The highest rate of divorces in Canada is between couples aged 50 and above, leading to the so-called ‘grey divorce boom’. Factors such as increasing lifespans and later retirement ages may be contributing to the phenomenon, as may the fact that children are leaving home later than in the past. Whatever your reasons, there are important legal matters to keep in mind when considering a divorce later in life. Changing your will is just one of many legal actions you will need to take.
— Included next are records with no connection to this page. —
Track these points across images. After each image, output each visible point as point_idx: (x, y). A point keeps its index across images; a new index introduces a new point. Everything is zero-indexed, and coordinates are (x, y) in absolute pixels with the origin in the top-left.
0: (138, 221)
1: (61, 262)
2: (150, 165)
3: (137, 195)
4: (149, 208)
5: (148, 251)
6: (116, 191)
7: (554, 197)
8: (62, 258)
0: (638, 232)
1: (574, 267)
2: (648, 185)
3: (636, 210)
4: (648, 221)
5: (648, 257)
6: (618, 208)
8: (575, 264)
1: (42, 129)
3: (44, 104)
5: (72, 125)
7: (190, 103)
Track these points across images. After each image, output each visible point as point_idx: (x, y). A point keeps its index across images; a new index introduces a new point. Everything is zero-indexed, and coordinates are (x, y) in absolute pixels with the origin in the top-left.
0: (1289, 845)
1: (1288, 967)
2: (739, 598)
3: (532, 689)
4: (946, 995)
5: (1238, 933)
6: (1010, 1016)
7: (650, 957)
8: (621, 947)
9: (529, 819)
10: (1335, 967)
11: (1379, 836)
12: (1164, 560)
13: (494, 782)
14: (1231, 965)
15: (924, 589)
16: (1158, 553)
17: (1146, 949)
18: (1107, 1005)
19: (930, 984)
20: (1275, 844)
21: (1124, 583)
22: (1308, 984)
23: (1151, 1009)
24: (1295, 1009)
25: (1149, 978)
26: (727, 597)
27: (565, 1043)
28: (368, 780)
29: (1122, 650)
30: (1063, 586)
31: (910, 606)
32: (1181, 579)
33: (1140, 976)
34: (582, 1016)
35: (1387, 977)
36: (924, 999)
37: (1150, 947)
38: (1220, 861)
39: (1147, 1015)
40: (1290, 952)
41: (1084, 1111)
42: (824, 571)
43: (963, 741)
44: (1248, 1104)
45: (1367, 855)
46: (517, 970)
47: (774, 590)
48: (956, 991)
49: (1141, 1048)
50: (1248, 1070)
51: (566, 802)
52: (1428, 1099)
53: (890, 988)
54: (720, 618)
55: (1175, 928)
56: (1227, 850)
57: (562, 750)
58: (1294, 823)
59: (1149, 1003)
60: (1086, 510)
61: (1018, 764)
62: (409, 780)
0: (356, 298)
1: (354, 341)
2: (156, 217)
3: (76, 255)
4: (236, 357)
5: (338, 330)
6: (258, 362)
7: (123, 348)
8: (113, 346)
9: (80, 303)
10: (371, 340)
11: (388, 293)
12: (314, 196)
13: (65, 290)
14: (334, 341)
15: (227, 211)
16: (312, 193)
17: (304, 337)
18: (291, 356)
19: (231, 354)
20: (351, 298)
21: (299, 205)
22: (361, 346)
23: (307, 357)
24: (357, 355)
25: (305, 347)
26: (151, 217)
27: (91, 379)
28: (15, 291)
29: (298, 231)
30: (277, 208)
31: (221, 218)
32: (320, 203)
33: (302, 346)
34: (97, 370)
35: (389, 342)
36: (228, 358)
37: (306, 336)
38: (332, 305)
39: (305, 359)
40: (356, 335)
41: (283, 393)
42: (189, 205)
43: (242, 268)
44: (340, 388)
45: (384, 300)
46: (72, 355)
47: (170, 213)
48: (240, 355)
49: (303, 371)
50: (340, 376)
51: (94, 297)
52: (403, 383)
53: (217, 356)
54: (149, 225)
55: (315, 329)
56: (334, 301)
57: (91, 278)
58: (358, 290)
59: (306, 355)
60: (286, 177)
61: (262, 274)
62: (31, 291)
Important Financial Decisions

In Canada, marriage is seen as an equal partnership; this means that the value of properties acquired during the marriage needs to be divided equally upon divorce. This factor will most probably have an effect on your last will and testament so both spouses will have to rewrite their respective wills. Any existing trusts for children will also have to be restructured, as will any gifts or donations dependent on joint property. The longer you have been together and the more property you have amassed during the marriage, the more complicated the process of division can be. Maturity can help keep divorce amicable, which is beneficial to those parties as they go through the sometimes rigorous process of deciding who keeps what. One of the most pressing issues to iron out, for instance, is who gets to reside in the family home (if pertinent). Some of the many financial issues you will have to sort through include pensions, insurance, etc.

Impact on Retirement

The financial impact of divorce may mean that you cannot retire as early as you had been planning. This is because a partner may lose more financially in a divorce than they had planned, and there simply isn’t enough time to make up for what they lost. As pensions are divided and considerations such as spousal support come into play, parties may find that they need to stay in the workforce for longer in order to afford a comfortable retirement. Divorce itself can put a dent in your savings, with contested divorces costing an average of $13,638 nationwide.

Tying Up Key Legal Issues

Common law proves the extent to which failing to tie up all financial and legal matters after a grey divorce, can have serious consequences for loved ones. Often cited is the case of Carrigan v Carrigan Estate, involving the unexpected death of Ron Carrigan when he was just 57. He left an estate worth millions to his wife (from whom he had been separated for over 10 years) and his children. His pension beneficiary was also his first wife, despite the fact he had been living with his new common-law wife for several years. The common-law spouse appealed against the assignment of the pension to Ron’s first wife, and the Ontario Divisional Court awarded her a lump sum of $750,000. Seeking legal advice is crucial, especially when so many complex financial matters and interests are involved. In Carrigan’s case, a will that recognized the interests of his common-law spouse would have significantly reduced legal costs and personal anguish for all parties concerned.

Longer lifespans and differing attitudes to divorce are resulting in a significantly higher grey divorce rate than in the past. Because couples may be close to retirement (or already retired), factors such as pensions, insurance, and common property can make a divorce more complex from a legal standpoint. Working amicably towards a fair solution is important, as is seeking sound legal advice.